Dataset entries
####

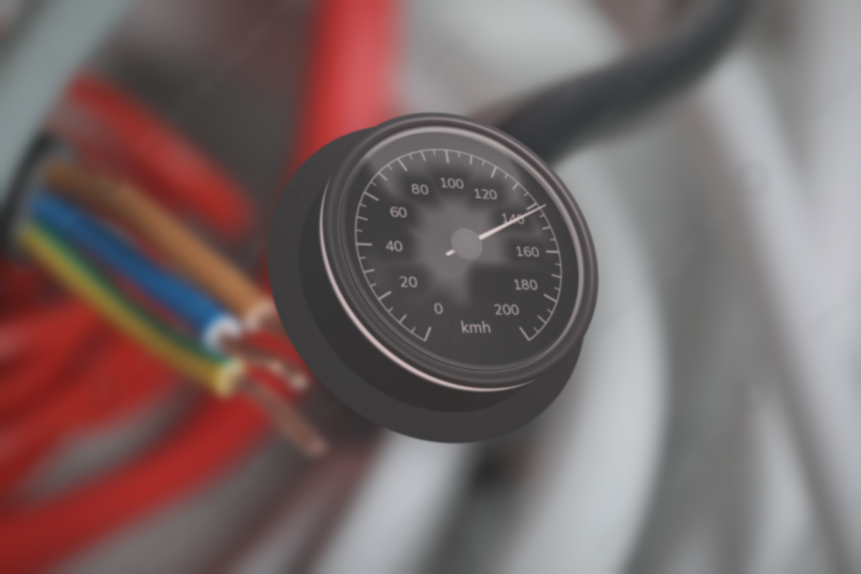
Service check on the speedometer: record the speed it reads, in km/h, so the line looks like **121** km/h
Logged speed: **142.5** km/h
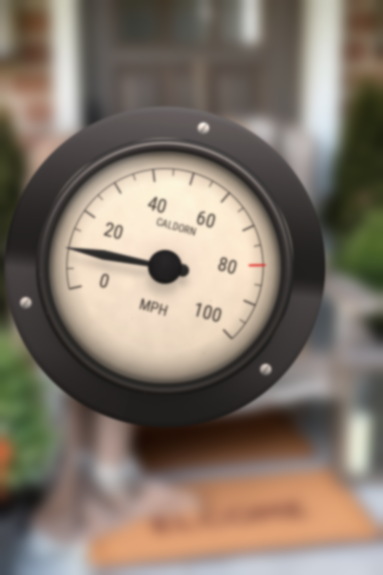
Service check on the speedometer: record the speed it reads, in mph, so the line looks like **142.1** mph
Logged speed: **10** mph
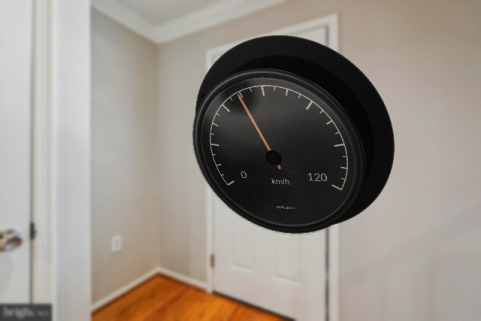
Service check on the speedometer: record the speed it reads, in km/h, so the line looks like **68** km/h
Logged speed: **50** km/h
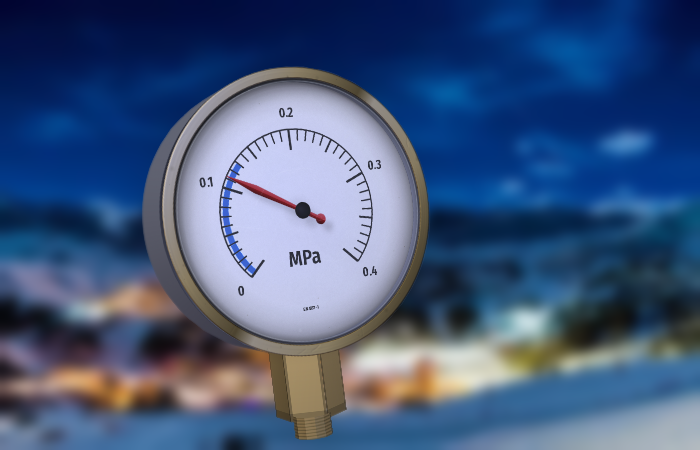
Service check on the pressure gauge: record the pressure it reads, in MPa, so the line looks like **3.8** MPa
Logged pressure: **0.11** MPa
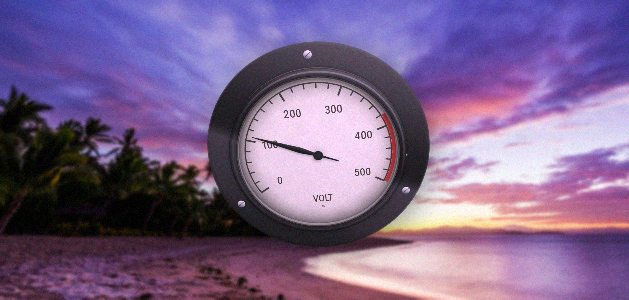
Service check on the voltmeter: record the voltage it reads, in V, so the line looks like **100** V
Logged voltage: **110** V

####

• What the exercise asks
Reproduce the data above line for line, leaving out the pictures.

• Completed task
Service check on the speedometer: record the speed it reads, in km/h, so the line looks like **121** km/h
Logged speed: **142.5** km/h
Service check on the speedometer: record the speed it reads, in mph, so the line looks like **142.1** mph
Logged speed: **10** mph
Service check on the speedometer: record the speed it reads, in km/h, so the line looks like **68** km/h
Logged speed: **50** km/h
Service check on the pressure gauge: record the pressure it reads, in MPa, so the line looks like **3.8** MPa
Logged pressure: **0.11** MPa
Service check on the voltmeter: record the voltage it reads, in V, so the line looks like **100** V
Logged voltage: **110** V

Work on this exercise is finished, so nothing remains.